◆ Data shown
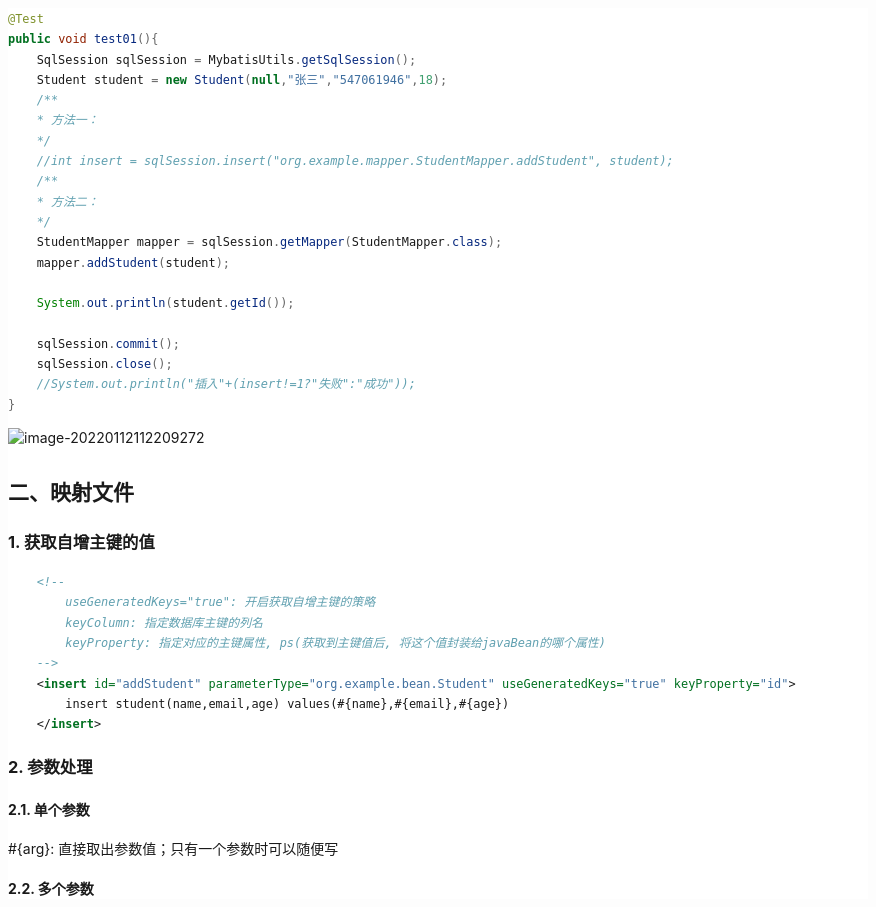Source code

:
 ```java
@Test
public void test01(){
    SqlSession sqlSession = MybatisUtils.getSqlSession();
    Student student = new Student(null,"张三","547061946",18);
    /**
    * 方法一：
    */
    //int insert = sqlSession.insert("org.example.mapper.StudentMapper.addStudent", student);
    /**
    * 方法二：
    */
    StudentMapper mapper = sqlSession.getMapper(StudentMapper.class);
    mapper.addStudent(student);

    System.out.println(student.getId());

    sqlSession.commit();
    sqlSession.close();
    //System.out.println("插入"+(insert!=1?"失败":"成功"));
}
```

![image-20220112112209272](https://image.zzq8.cn/img/202201121135959.png)





## 二、映射文件

### 1. 获取自增主键的值

```xml
    <!--
        useGeneratedKeys="true": 开启获取自增主键的策略
        keyColumn: 指定数据库主键的列名
        keyProperty: 指定对应的主键属性, ps(获取到主键值后, 将这个值封装给javaBean的哪个属性)
    -->
    <insert id="addStudent" parameterType="org.example.bean.Student" useGeneratedKeys="true" keyProperty="id">
        insert student(name,email,age) values(#{name},#{email},#{age})
    </insert>
```



### 2. 参数处理

#### 2.1. 单个参数

\#{arg}: 直接取出参数值；只有一个参数时可以随便写

#### 2.2. 多个参数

◆ What the exercise asks
Transcribe every entry above exactly. Omit all pictures.

◆ Result for this task
Source code

:
 ```java
@Test
public void test01(){
    SqlSession sqlSession = MybatisUtils.getSqlSession();
    Student student = new Student(null,"张三","547061946",18);
    /**
    * 方法一：
    */
    //int insert = sqlSession.insert("org.example.mapper.StudentMapper.addStudent", student);
    /**
    * 方法二：
    */
    StudentMapper mapper = sqlSession.getMapper(StudentMapper.class);
    mapper.addStudent(student);

    System.out.println(student.getId());

    sqlSession.commit();
    sqlSession.close();
    //System.out.println("插入"+(insert!=1?"失败":"成功"));
}
```

![image-20220112112209272](https://image.zzq8.cn/img/202201121135959.png)





## 二、映射文件

### 1. 获取自增主键的值

```xml
    <!--
        useGeneratedKeys="true": 开启获取自增主键的策略
        keyColumn: 指定数据库主键的列名
        keyProperty: 指定对应的主键属性, ps(获取到主键值后, 将这个值封装给javaBean的哪个属性)
    -->
    <insert id="addStudent" parameterType="org.example.bean.Student" useGeneratedKeys="true" keyProperty="id">
        insert student(name,email,age) values(#{name},#{email},#{age})
    </insert>
```



### 2. 参数处理

#### 2.1. 单个参数

\#{arg}: 直接取出参数值；只有一个参数时可以随便写

#### 2.2. 多个参数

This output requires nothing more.